Sidecar reads from the Prometheus’ local storage, so no additional local storage (PVs) are required for TSDBs. Additionally, it considerably reduces the retention time of TSDBs in Prometheus local storage since it uploads every two hours while their historic data is made durable and queryable via object storage. By default, Prometheus stores the data for 15 days. In the case of monitoring a complete, heavy production cluster, it would require a considerable amount of local storage, and the local storage is comparatively expensive than object storage (EBS volumes are expensive than S3 buckets).
Since Sidecar exports Prometheus metrics every 2 hours to buckets, it brings the Prometheus closer to being Stateless. Though in Thanos docs, the retention of Prometheus is recommended to not be lower than three times the min block duration, so it becomes 6 hours.
The Receiver, being a StatefulSet needs to be provisioned with PVs. The amount of local storage required here is dependent on the flags
--tsdb.retention, and pod replicas of the StatefulSet.
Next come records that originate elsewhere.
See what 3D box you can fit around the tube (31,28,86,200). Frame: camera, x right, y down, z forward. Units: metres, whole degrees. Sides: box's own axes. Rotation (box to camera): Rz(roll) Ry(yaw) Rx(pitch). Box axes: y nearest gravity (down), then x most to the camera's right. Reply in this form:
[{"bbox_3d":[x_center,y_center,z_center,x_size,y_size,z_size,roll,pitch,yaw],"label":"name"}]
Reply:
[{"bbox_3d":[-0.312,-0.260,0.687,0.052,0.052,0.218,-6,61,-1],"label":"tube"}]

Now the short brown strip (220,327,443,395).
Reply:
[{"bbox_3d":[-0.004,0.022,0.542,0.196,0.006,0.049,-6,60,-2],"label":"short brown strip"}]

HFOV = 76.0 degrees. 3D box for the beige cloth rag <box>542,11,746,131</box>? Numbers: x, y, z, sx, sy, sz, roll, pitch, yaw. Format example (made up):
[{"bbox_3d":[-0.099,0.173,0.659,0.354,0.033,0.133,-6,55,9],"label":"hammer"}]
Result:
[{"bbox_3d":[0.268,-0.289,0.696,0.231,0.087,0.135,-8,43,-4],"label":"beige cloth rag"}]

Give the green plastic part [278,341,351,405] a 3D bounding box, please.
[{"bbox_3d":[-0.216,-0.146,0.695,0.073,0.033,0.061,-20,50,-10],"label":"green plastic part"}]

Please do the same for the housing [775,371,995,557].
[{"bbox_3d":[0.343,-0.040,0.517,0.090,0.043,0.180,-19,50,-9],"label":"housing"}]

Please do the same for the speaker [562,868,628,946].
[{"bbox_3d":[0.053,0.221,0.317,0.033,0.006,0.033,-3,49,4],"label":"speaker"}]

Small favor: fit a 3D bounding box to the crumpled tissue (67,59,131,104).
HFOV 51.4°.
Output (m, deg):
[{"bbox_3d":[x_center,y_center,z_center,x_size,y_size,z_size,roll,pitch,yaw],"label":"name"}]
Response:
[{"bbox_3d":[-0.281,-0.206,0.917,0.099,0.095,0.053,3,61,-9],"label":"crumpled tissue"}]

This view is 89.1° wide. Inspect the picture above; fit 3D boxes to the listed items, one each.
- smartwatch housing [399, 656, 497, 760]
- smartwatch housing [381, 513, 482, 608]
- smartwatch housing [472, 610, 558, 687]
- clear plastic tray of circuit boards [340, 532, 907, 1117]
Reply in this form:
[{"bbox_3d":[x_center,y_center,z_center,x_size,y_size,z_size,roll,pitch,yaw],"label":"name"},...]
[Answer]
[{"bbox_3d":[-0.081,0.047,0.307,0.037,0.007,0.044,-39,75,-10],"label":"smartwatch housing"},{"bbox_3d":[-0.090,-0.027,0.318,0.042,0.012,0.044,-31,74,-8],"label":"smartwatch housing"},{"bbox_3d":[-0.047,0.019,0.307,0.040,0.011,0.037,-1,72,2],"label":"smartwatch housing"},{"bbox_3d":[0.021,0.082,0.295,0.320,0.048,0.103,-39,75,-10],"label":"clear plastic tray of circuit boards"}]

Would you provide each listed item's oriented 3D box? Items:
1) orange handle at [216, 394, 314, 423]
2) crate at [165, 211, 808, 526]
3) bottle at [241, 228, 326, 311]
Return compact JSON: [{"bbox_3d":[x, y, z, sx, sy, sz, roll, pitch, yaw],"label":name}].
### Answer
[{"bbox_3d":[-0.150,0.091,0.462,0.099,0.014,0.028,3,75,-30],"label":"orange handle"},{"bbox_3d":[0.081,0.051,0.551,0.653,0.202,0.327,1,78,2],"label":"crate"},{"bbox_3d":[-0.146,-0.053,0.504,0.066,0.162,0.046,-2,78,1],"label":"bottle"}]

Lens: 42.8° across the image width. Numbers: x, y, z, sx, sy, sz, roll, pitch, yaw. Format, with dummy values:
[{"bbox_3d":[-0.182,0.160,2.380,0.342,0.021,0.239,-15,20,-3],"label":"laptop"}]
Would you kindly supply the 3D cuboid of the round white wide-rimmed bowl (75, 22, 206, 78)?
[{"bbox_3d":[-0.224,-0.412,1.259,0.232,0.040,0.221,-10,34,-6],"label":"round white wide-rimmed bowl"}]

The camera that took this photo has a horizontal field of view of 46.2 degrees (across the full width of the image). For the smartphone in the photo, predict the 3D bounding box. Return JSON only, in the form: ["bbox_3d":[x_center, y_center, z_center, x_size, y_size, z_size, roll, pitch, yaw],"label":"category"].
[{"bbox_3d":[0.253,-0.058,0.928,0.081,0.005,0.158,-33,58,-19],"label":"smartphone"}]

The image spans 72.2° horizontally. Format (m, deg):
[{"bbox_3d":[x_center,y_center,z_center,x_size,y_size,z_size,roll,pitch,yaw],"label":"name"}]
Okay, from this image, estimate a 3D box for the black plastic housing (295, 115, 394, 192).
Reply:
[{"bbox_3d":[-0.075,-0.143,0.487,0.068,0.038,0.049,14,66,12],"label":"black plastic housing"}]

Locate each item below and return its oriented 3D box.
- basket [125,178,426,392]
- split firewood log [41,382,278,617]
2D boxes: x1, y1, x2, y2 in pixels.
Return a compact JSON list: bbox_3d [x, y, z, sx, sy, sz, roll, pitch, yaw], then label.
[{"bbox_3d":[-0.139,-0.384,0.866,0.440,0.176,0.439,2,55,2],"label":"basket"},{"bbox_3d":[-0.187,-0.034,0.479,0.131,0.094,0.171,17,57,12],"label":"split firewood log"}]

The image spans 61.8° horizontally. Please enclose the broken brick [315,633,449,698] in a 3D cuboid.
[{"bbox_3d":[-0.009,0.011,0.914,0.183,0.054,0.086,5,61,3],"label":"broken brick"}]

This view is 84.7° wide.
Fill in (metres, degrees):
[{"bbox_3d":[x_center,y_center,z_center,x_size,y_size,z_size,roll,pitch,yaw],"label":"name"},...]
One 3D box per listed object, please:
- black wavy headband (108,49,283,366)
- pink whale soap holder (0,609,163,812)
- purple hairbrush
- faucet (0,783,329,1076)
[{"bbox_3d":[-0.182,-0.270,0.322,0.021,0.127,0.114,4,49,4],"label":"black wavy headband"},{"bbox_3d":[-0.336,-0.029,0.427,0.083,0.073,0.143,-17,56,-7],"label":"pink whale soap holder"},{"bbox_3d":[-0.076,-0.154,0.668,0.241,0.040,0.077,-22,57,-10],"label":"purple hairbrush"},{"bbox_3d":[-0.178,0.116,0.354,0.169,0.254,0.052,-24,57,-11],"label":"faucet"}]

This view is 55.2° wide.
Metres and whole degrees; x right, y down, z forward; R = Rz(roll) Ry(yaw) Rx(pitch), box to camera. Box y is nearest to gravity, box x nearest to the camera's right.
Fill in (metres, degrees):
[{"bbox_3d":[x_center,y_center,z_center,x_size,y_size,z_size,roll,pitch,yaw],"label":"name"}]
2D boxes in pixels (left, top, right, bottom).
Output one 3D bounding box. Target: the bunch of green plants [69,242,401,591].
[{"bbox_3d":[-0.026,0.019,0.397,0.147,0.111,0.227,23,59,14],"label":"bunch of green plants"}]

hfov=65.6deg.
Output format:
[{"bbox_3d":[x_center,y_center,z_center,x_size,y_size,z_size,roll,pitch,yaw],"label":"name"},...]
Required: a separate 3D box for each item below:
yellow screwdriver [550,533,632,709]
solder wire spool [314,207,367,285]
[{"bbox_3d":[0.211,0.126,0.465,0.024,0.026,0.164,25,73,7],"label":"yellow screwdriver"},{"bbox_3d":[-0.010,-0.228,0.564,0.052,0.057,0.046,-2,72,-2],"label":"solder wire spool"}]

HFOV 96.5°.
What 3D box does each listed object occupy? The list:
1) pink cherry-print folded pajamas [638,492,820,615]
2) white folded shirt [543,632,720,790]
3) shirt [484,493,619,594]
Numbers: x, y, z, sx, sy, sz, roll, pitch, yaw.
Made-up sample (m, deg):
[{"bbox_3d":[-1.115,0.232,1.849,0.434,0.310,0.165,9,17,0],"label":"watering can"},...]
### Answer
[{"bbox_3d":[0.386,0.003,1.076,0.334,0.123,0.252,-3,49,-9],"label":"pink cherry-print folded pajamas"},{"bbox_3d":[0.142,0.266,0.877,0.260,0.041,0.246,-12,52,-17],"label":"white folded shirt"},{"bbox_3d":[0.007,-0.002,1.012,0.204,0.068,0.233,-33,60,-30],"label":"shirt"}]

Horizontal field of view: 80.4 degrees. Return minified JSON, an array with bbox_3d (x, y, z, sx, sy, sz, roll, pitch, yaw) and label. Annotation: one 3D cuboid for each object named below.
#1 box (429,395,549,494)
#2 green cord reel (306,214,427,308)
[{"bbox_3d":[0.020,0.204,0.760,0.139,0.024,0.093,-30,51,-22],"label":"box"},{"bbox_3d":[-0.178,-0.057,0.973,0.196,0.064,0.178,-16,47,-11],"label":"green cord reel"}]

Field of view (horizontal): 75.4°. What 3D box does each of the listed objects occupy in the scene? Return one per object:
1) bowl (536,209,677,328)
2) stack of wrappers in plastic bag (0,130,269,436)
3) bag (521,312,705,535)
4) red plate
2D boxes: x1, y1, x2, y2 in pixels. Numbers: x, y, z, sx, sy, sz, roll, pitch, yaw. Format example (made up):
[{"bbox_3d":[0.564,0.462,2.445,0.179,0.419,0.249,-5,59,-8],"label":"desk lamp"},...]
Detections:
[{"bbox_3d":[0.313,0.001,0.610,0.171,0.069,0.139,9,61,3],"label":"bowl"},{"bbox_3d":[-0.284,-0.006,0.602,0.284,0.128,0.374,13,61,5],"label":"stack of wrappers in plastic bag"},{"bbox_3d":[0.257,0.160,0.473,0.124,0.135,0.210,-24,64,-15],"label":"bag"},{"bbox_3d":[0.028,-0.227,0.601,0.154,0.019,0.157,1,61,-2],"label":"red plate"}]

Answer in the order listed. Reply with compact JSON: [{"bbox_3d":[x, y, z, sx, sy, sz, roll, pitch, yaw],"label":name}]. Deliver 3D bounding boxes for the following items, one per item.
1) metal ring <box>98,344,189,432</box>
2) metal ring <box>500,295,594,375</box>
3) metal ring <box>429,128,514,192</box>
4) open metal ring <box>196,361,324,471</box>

Higher the TSDB retention, more of the local storage will be utilized. Since the data is being continuously written to the Receiver, the Prometheus retention could be kept at the minimum value. This setup needs more local storage compared to Sidecar.
Here the TSDB block is read from the local storage of the Prometheus instance, either served to the Querier for querying or exported to the object storage intermittently. Sidecar works on a pull-based model (Thanos Querier pulls out series from Prometheus at query time), and the data is not constantly written to any other instance.
Receiver works on push based model, TSDBs are written remotely by the Prometheus instance itself to the Receiver continuously, hence bringing the Prometheus closest it can to be stateless. Data is then further uploaded to object storage from the Receiver. Pushing the metrics comes with its own pros and cons which are discussed here, and is recommended to be used mostly in air-gapped, or egress only environments.
Selecting a type of approach is entirely subjective to the environment in which Prometheus HA and multitenancy are to be achieved. In a case where Prometheus High Availability (HA) needs to be achieved for a single cluster or using a Prometheus Operator for specific application monitoring, Sidecar seems to be a good option due to its ease of operation and lightweight integration. Sidecar can also be used for multi-tenancy via layered Thanos Querier approach.
Whereas in case a more centralized view of multiple tenants is required or in egress only environments, one can go with Receiver after considering the limitations of pushing the metrics. Achieving a global view of a single-tenant is not recommended via Receiver. When trying to achieve a global view of multiple tenants with different environment limitations, one can go with a hybrid approach of using both Sidecar and Receiver.